1977 1 Mayıs katliamı ile başlayan darbe sürecinin final saldırısı da Devrimci İşçi Sendikaları Konfederasyonu’nun (DİSK) kurucu başkanı ve Türkiye Maden İş Sendikası Genel Başkanı Kemal Türkler, darbeden bir buçuk ay önce öldürülmesidir. Bu cinayetle birlikte işçi sınıfının örgütlülüğü hedef alınırken, kontrgerillanın MHP ve İslamcı faşist gruplar eliyle işlenen sürdürdüğü cinayetler, silahlı saldırı eylemleri ile toplumda “sağ-sol çatışması” olarak yansıtılan terör süreci yürütülmüştü. Demokratik gençlik ve kadın örgütleri 1978 Kahramanmaraş Katliamından sonra başta İstanbul olmak üzere Türkiye’nin bir dizi ilinde uygulanan Sıkıyönetim yasalarına göre yasaklanmıştı. Kahramanmaraş Katliamı 12 Eylül darbe hazırlıklarında düğmeye basılan olaylardır. Özel Harp Dairesi, MİT ve gayri resmi uzantılarının örtük işbirliğiyle yürüttükleri katliamlar: 34 kişinin hayatını kaybettiği 1 Mayıs 1977, İstanbul Üniversitesi Eczacılık Fakültesi önündeki bombalı saldırı esnasında 7 öğrencinin öldüğü, 41 öğrencinin yaraladığı 16 Mart 1978, 120’nin üzerinde insanın vahşice katledildiği Alevilere yönelik 1978 Aralık’ındaki Maraş ve 57 kişinin öldüğü ve yüzlercesinin yaralandığı 1980 Çorum olayları. 12 Eylül 1979-4 Haziran 1980 arasında siyasi nitelikli öldürmelerin hızla artması tesadüf değildir: 1975’te 27, 1976’da 87, 1977’de 265, 1978’de 760, 1979’da (13 ildeki sıkıyönetime rağmen) 993 kişi, 1980’de (9,5 ayda) 1766 kişi öldürülmüştü.
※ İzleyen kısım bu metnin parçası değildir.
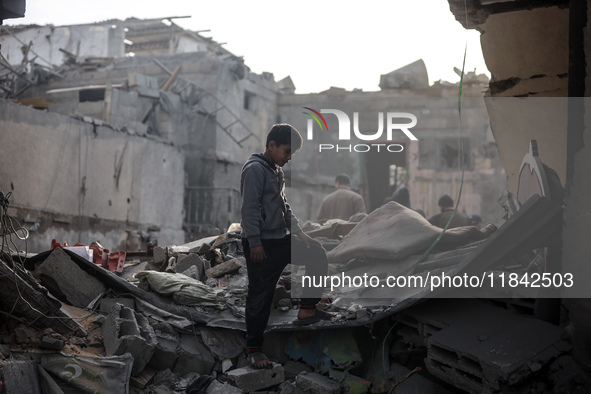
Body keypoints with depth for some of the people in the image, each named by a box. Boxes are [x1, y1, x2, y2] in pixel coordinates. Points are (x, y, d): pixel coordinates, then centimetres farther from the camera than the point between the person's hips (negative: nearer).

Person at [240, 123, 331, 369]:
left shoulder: (277, 171, 14)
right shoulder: (255, 169, -14)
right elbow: (249, 208, -19)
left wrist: (297, 230, 15)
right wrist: (255, 243, -21)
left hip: (281, 239, 9)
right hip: (261, 245, -9)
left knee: (316, 255, 6)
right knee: (260, 296, -2)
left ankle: (307, 311, 10)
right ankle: (254, 350, 8)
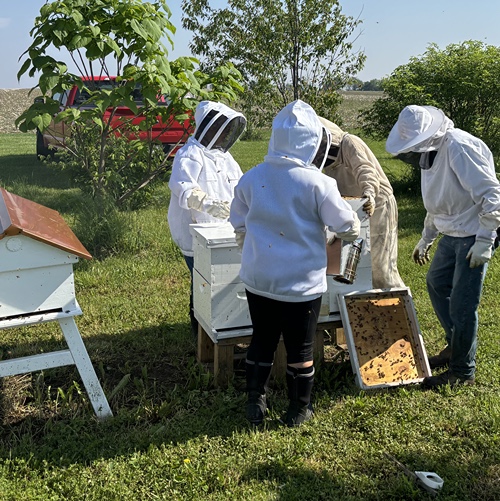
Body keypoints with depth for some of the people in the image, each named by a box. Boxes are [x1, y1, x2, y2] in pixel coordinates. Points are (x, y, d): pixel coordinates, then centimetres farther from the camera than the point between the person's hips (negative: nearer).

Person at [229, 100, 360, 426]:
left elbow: (239, 227, 10)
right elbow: (348, 227, -6)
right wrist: (352, 233, 17)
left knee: (262, 341, 19)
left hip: (257, 279, 4)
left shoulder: (251, 178, -2)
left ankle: (255, 405, 29)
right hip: (301, 282, -4)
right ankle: (299, 411, 28)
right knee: (300, 349, 12)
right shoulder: (317, 183, -16)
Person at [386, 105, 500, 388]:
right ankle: (455, 346, 39)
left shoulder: (459, 147, -22)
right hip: (451, 234, 10)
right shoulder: (430, 150, 8)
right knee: (437, 283, 22)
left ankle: (463, 371, 12)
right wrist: (426, 239, 23)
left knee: (462, 305, -5)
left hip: (474, 237, -10)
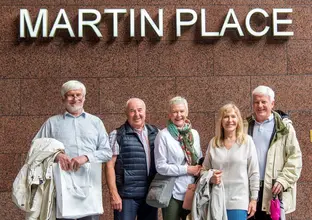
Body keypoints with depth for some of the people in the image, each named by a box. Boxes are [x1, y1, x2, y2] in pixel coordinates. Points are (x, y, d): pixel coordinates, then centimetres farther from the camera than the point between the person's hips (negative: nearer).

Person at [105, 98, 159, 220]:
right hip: (127, 196, -4)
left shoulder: (155, 133, 9)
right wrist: (114, 194, -13)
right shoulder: (117, 135, -4)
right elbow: (110, 165, -7)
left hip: (151, 195, 5)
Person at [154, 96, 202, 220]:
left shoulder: (194, 134, 8)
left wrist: (200, 169, -4)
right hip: (173, 193, -5)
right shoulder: (163, 135, -8)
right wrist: (187, 169, -15)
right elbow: (160, 166, -13)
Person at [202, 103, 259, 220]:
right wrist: (211, 178, -8)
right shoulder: (213, 143, 6)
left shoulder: (247, 141, -1)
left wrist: (254, 199, -2)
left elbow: (253, 172, 0)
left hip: (239, 202, -2)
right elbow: (205, 169, 14)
Darbe ile kurulan hükümet 1983’e kadar görevini sürdürmüştür. Bu dönemde 12 Eylül Anayasası hazırlanarak 7 Kasım 1982 Pazar günü yapılan “halk oylaması”na sunulmuştur. Referandumda 1982 Anayasası yüzde 8,63 “hayır” (1.626.431 seçmen) oyuna karşılık yüzde 91,37 “evet” (17.215.559 seçmen) oyuyla kabul edildi. 1983’te yapılan ilk seçimlerde de 24 Ocak Kararları ile adı özdeşleşen Turgut Özal başbakan seçilmiştir.
Koç Holding Başkanı Vehbi Koç ve TİSK Başkanı Halit Narin katil Kenan Evren’e 12 Eylül faşist devirmesinden sonra mektuplar yazarak teşekkür etmişlerdir. 12 Eylül öncesinde aynı TİSK ve TÜSİAD gazetelere çarşaf çarşaf ilanlar vererek orduyu göreve çağırmıştır.
12 Eylül Darbesinin gerek insan hakları ihlallerinin gerekse de 24 Ocak Kararları ve 12 Eylül Anayasası ile şekillendirilen ekonomik ve siyasi rejimin yarattığı sonuçlar aradan 42 yıl geçmesine rağmen devam etmektedir. Ardı ardına gelen bütün hükümetler “sivil anayasa” vaadinde bulunmalarına rağmen hiçbiri bu vaadini gerçekleştirememiştir.